即ち、最初の立上りPE1と、最後の立下りNE4とは、
図1に示すダイオードオン状態検出信号DIon(H)と同じタイミングを示し、最初の立下りNE2は、
図1に示すスイッチング素子オン状態検出信号FETon(H)と同じタイミングを示す。
【0034】
比較信号Xcompの最初の立下りNE2は、従来のスイッチング素子のオンタイミング信号と同じタイミングであるので、ゲート指令監視部134は、この比較信号Xcompとゲート指令信号Xgateとに基づいて、従来と同様にスイッチング素子がオン動作しているか否かの診断を行うことができる。
【0035】
図7は、実施の形態1における、ゲート制御をしていない時の閾値選択制御動作を示したタイミングチャートである。
【0036】
Xgate(H)もXcomp(H)もLの状態では、Vsel(H)=V1(H)が選択されている。相電圧が上昇しVpを越えて、さらにVsel(H)=V1(H)を越えると、Xcomp(H)=Hとなり、Vsel(H)=V2(H)が選択される。そこからさらに相電圧が上昇すると、P端子電圧Vpにダイオード順方向電圧VFを加えた電圧Vp+VFでクリップされる。
Xgate(H)が制御されていない場合においては、Xgate(H)=Lのままであるので、その後相電圧が下降し、ダイオード通電が終了し、Vsel(H)=V2(H)を下回ると、Xcomp(H)=Lに切換わり、最初のVsel(H)=V1(H)の状態に戻る。
【0037】
このようにして、相電圧比較信号生成部131から出力されるゲート制御していない場合の比較信号Xcompは、最初の立上りPE1はダイオードがオンになったタイミングを検出し、最後の立下りNE4はダイオードがオフになったタイミングを検出した信号となっている。

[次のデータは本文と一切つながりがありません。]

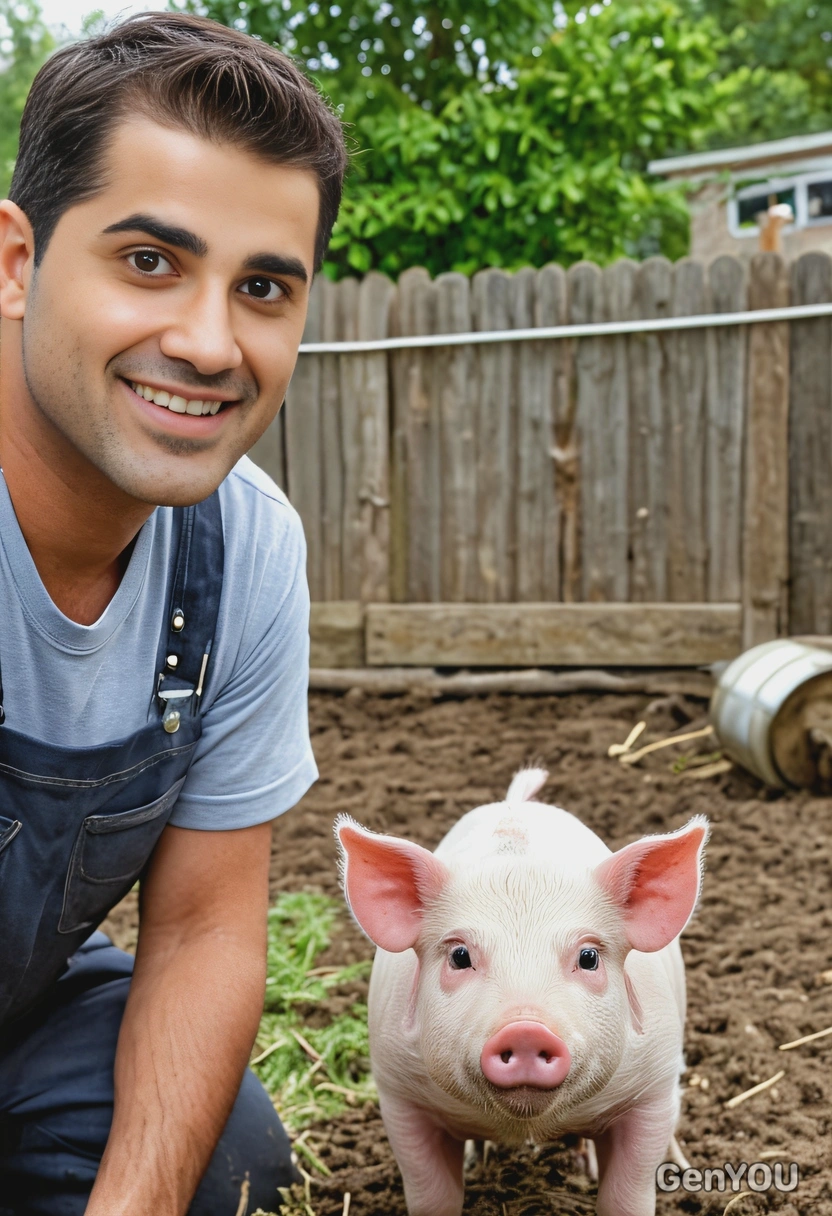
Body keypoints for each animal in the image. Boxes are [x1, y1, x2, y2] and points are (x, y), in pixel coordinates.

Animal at [335, 768, 708, 1216]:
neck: (525, 1124)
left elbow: (627, 1194)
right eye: (460, 956)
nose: (526, 1029)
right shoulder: (400, 1095)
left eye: (588, 957)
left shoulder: (652, 1090)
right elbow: (433, 1194)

即ち、最初の立上りPE1と、最後の立下りNE4とは、
図1に示すダイオードオン状態検出信号DIon(H)と同じタイミングを示す。
【0038】
次に、ダイオード通電状態検出部132について説明する。
図8は、実施の形態1におけるダイオード通電状態検出部132の回路の例示図である。
【0039】
図8に示す回路は、Xgate(H)の立下りタイミングを遅延させる立下り遅延部182と、立下り遅延部182から出力された遅延信号Xdly(H)とXcomp(H)との論理和を求めるためのOR回路181とから構成されている。
【0040】
図9は、実施の形態1における、ゲート制御している場合の上アームのダイオード通電状態検出部132の動作を示したタイミングチャートである。
【0041】
立下り遅延部182は、ゲート指令Xgate(H)に対して、立下りをTdly遅延させた遅延信号Xdly(H)を生成する。OR回路181は、遅延信号Xdly(H)と比較信号Xcomp(H)との論理和をダイオードオンオフタイミング信号Xon(H)として生成する。

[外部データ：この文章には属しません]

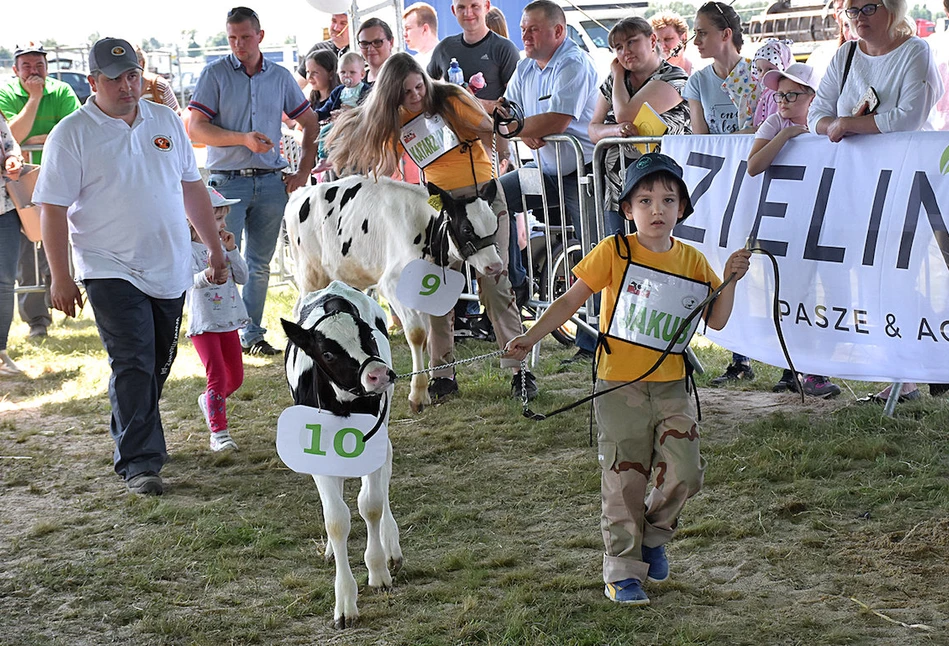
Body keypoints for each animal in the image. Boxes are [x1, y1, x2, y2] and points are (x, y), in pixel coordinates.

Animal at [280, 280, 402, 632]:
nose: (379, 374)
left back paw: (391, 544)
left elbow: (370, 505)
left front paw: (378, 571)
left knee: (385, 471)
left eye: (369, 335)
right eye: (328, 353)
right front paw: (345, 602)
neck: (343, 406)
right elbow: (336, 520)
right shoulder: (319, 454)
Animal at [286, 175, 504, 412]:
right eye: (466, 229)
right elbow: (417, 334)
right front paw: (417, 394)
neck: (426, 229)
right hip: (310, 274)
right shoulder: (391, 284)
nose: (495, 266)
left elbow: (426, 338)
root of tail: (299, 193)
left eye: (495, 224)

遅延時間Tdlyは、オン状態のスイッチング素子がゲートオフ制御されてから実際にオフされるまでの最大オフ遅延時間に設定する。これにより、特許文献1のダイオードオンオフタイミング信号と同じ信号Xon(H)が得られる。
【0042】
ゲート制御していない場合のXon(H)は、Xgate(H)=Lのままであるので、Xdly(H)=Lとなり、Xon(H)はXcomp(H)と同じものが出力される。即ち、特許文献1のダイオードオンオフタイミング信号と同じ信号Xon(H)が得られる。
【0043】
このようにして、ゲート制御をしている場合も、ゲート制御をしていない場合も、特許文献1のダイオードオンオフタイミング信号と同じ信号Xon(H)が得られる。
【0044】
以上のように、実施の形態1によれば、コンパレータ141へ入力する閾値電圧を切り換えることで、ダイオードとスイッチング素子の動作状態の診断に必要なコンパレータ数を削減し、小回路規模、低コストで実現可能な車両用の電力変換装置102が実現できる。
【0045】
実施の形態2.
図10は、実施の形態2におけるダイオード通電状態検出部132の回路の例示図である。
【0046】
図10では、実施の形態2おけるダイオード通電状態検出部132には、
図8に示す実施の形態1におけるダイオード通電状態検出部132の構成に加えて、遅延時間設定部201が設けられている。
【0047】
立下り遅延部182は、遅延時間設定部201により設定された時間だけ、Xgate(H)の立下り時間を遅延させた遅延信号Xdly(H)を出力する。なお、遅延時間の設定方法は、外部に接続されたマイコン等から設定する、あるいは、外部に設定端子を設けて設定する等、任意の方式が考えられる。
【0048】
以上のように、実施の形態2によれば、遅延時間設定を変更することで、オフ時間特性の異なる様々なスイッチング素子に柔軟に対応することができる。
【0049】
なお、実施の形態1,2において、「〜部」として説明したものは、例えば、回路等によって実現することができる。